A novel, privacy-preserving cryptographic approach for sharing sequencing data
Journal of the American Medical Informatics Association, 2013, 20(1): 69-76.
Objective DNA samples are often processed and sequenced in facilities external to the point of collection. These samples are routinely labeled with patient identifiers or pseudonyms, allowing for potential linkage to identity and private clinical information if intercepted during transmission. We present a cryptographic scheme to securely transmit externally generated sequence data which does not require any patient identifiers, public key infrastructure, or the transmission of passwords.
Materials and methods This novel encryption scheme cryptographically protects participant sequence data using a shared secret key that is derived from a unique subset of an individual's genetic sequence. This scheme requires access to a subset of an individual's genetic sequence to acquire full access to the transmitted sequence data, which helps to prevent sample mismatch.

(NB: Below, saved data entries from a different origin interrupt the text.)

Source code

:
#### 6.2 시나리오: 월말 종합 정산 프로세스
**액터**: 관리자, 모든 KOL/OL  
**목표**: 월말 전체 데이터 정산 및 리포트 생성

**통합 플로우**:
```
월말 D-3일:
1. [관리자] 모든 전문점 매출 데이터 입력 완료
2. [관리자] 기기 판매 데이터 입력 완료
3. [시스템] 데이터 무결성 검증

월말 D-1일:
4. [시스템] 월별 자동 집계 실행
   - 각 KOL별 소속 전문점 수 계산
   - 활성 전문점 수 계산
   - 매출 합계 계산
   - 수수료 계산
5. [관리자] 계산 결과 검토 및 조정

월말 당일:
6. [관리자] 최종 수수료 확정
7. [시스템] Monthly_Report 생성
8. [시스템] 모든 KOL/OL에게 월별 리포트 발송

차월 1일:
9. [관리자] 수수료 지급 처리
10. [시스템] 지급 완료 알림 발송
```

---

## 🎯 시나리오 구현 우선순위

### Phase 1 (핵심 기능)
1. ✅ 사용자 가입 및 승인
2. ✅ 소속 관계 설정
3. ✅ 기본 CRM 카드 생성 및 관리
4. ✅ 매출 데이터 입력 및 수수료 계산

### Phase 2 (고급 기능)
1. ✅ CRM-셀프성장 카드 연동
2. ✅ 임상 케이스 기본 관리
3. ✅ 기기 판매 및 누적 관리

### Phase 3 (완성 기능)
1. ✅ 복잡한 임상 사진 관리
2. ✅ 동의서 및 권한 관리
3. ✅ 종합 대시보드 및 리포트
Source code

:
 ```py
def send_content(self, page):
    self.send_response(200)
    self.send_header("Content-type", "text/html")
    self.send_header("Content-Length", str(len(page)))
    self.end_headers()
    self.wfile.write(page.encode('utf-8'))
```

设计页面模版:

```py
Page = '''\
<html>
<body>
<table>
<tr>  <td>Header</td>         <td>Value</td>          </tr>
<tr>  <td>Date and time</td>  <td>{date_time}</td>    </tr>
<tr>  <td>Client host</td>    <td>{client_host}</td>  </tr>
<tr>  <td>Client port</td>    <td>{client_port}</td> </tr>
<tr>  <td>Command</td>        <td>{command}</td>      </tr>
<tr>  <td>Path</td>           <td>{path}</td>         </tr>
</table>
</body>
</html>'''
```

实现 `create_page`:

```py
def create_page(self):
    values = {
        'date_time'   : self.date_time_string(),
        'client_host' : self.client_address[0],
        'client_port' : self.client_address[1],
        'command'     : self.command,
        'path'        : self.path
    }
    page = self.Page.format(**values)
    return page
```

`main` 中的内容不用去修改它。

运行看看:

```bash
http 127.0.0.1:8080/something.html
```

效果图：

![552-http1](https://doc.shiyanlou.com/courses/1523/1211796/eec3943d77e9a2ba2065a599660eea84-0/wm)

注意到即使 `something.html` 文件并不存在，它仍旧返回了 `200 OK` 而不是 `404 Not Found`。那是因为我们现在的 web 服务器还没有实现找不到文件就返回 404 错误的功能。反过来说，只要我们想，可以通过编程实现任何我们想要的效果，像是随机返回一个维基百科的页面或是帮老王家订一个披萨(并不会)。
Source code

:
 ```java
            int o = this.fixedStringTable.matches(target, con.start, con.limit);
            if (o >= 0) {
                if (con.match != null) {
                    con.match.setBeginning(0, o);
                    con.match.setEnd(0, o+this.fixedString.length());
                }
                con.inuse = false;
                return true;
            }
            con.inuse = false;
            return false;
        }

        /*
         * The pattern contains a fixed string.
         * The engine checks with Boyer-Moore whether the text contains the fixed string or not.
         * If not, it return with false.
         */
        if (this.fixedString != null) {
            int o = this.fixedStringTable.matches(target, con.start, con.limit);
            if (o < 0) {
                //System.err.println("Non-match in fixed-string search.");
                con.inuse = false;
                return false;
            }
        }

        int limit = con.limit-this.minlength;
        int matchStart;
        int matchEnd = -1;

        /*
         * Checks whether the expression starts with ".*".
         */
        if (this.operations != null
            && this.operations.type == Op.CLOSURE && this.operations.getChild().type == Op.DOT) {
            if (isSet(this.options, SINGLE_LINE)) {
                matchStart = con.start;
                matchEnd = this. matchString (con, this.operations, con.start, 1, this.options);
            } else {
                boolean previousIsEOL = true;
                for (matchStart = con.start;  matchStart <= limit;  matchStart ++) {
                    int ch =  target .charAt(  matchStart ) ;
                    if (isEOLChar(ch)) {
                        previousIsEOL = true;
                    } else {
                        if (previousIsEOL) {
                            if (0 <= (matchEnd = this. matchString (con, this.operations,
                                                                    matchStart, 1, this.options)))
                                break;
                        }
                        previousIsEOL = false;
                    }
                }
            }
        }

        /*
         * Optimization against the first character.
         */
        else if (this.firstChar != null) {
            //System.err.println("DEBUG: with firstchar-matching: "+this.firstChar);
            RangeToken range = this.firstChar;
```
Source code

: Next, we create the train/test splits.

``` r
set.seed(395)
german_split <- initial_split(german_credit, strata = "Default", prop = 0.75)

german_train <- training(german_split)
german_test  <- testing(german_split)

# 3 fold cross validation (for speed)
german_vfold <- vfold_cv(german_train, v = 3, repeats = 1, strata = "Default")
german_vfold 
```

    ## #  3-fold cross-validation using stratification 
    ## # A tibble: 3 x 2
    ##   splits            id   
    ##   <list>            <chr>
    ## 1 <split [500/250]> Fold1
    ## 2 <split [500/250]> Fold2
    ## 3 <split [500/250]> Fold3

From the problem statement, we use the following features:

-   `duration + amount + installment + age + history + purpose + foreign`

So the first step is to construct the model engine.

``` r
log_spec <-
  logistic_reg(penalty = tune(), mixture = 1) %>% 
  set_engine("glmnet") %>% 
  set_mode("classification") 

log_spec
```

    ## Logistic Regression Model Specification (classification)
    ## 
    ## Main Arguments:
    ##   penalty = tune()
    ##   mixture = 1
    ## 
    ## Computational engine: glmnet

Results We validate that the proposed encryption scheme is robust to sequencing errors, population uniqueness, and sibling disambiguation, and provides sufficient cryptographic key space.
Discussion Access to a set of an individual's genotypes and a mutually agreed cryptographic seed is needed to unlock the full sequence, which provides additional sample authentication and authorization security. We present modest fixed and marginal costs to implement this transmission architecture.
Conclusions It is possible for genomics researchers who sequence participant samples externally to protect the transmission of sequence data using unique features of an individual's genetic sequence.